_WORK TO BE COMPLETED_
In the forum thread on disk queue statistics below, what does the first column of `gstat -I 1s` output show?
** Opening PASSAGE FOR REVIEW block **
From the manual, it doesn't sound like the same thing:



> devq_queued:  This is the number of transactions waiting in the kernel queue for capacity on the device.  This number is usually zero unless error recovery is in progress.



Thanks!


----------



## mav@ (Oct 27, 2010)

`# gstat -I 1s` - first column is the current queue length. But not necessary that all that requests are submitted to the disk same time - there could be number of hardware/software limitations, like number of tags supported by hardware. If you need closer to hardware queue stats - dev_active is appropriate.


----------



## IT_Architect (Oct 27, 2010)

It appears dev_active is what I'm after.  My rationale is that when I track parameters in Zabbix, I want to track a parameter(s) that most closely correlates with user-perceived performance.  Split I/Os, transfer speeds for reads and writes, %disk utilization, etc. are not actionable information until the disk subsystem gets behind on disk requests.

dev_active I assumed was the equivalent of Windows "\PhysicalDisk(0 C:)\% Disk Time" (% busy) but it is not.  It is the equivalent of "\PhysicalDisk(0 C\Current Disk Queue Length" (queued request depth), which is exactly what I need.


----------



## fronclynne (Oct 28, 2010)

IT_Architect said:
			
		

> dev_active I assumed was the equivalent of Windows "\PhysicalDisk(0 C:)\% Disk Time" (% busy) but it is not.  It is the equivalent of "\PhysicalDisk(0 C\Current Disk Queue Length" (queued request depth), which is exactly what I need.



Ah, that's actually good to know.  The Magical World of Microsoft Terminology (such as it is) can be pretty obtuse to those of us who don't actually use it any more.  (I'm not excusing some of the loopy Linux/Unix/BSD terminology either)


----------



## DrTed (Jun 8, 2019)

I've been compiling a list of calculations to assist in tuning of ZFS. 
Finding and tracking disk queue length has been something of interest to me. gstat -I 1s 1s is one of my new fav tv shows lol


----------
** Closing PASSAGE FOR REVIEW block **
** Opening DATA EXTRACTS block **
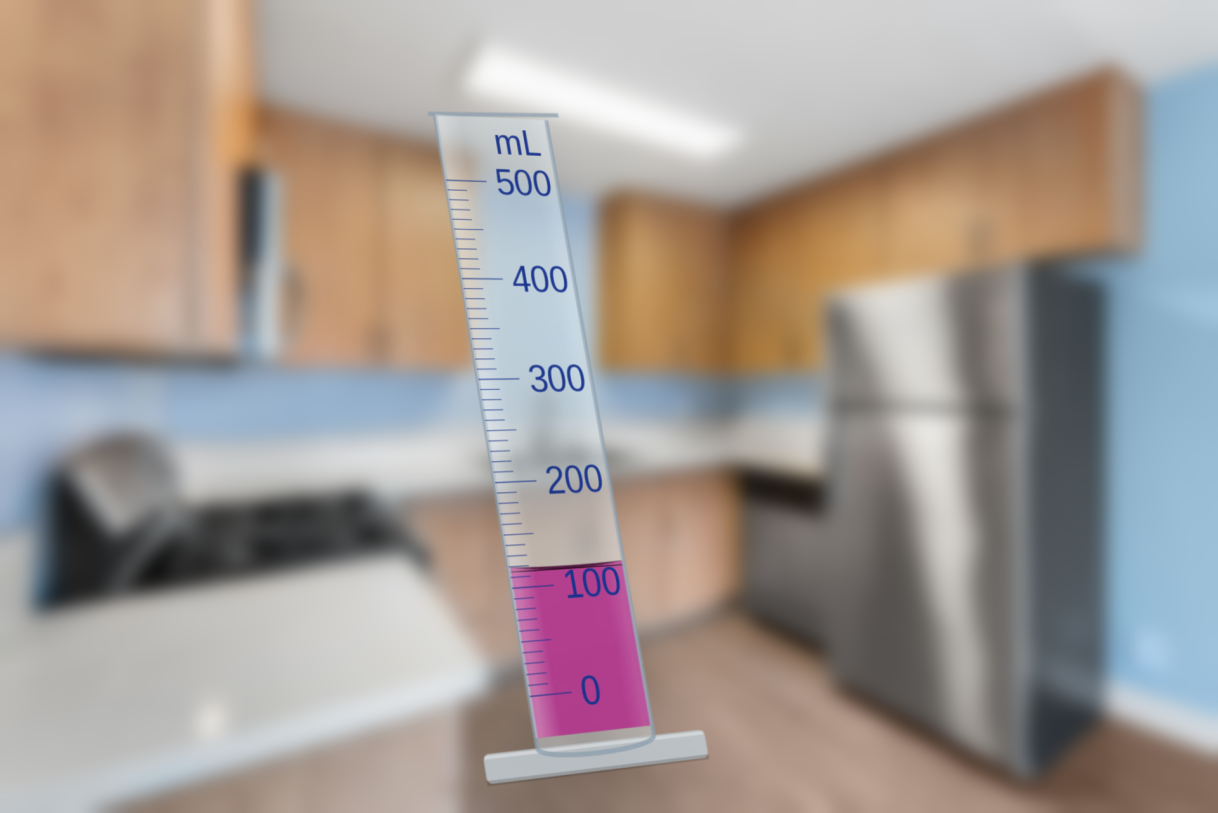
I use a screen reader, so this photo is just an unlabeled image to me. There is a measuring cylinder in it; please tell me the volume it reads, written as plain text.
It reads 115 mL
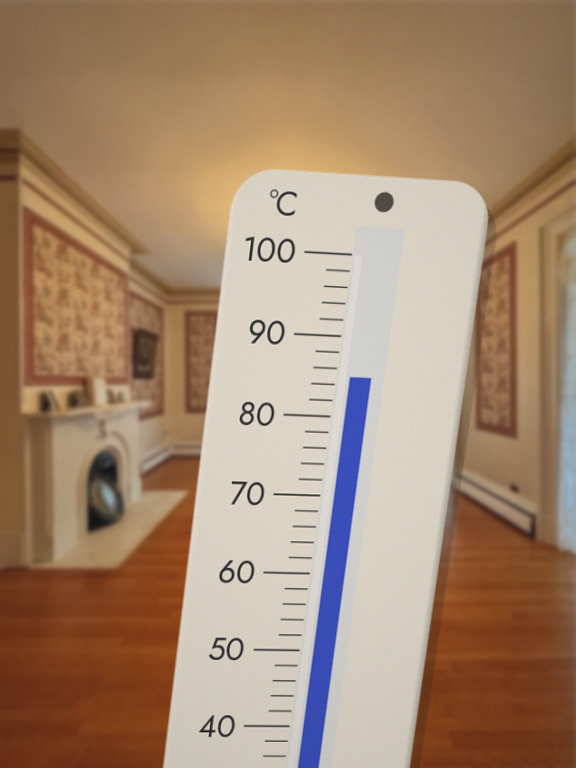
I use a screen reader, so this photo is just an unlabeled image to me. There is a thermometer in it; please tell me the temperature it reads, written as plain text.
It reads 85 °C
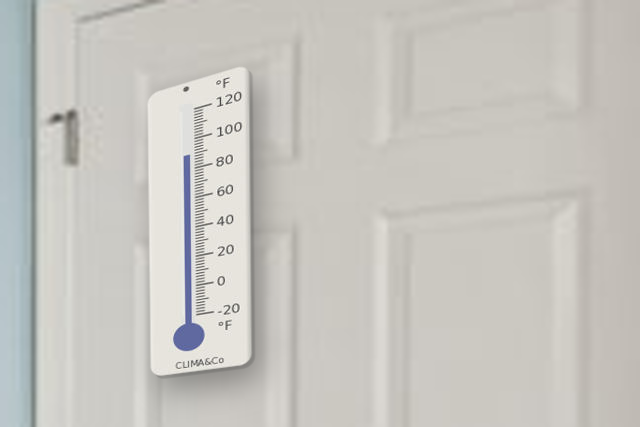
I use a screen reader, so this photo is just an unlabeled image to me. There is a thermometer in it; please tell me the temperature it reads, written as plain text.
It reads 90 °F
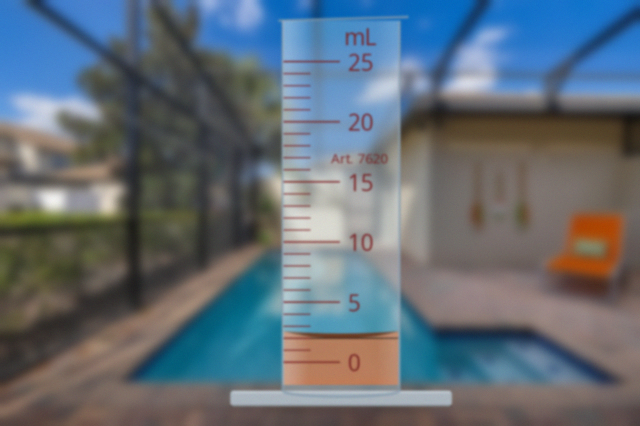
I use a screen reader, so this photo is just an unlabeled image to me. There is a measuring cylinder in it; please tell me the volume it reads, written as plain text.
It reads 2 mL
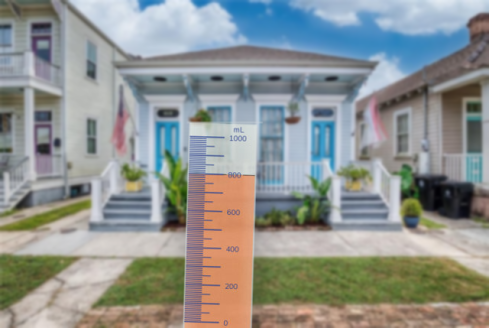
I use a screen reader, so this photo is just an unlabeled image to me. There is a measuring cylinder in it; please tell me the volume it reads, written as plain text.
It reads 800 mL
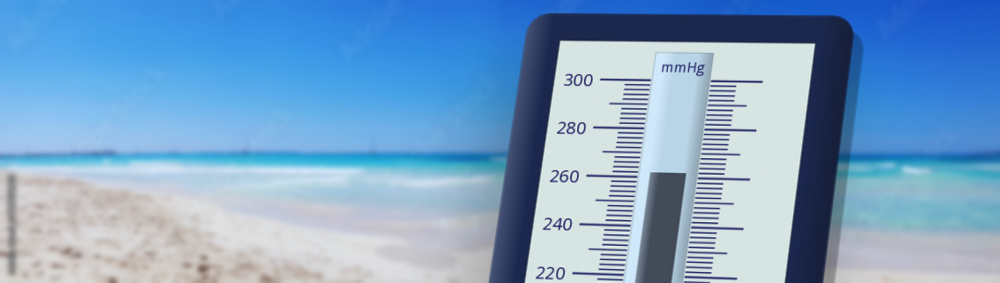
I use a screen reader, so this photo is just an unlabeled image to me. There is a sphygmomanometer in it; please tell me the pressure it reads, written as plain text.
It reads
** Closing DATA EXTRACTS block **
_YOUR SOLUTION_
The current queue length.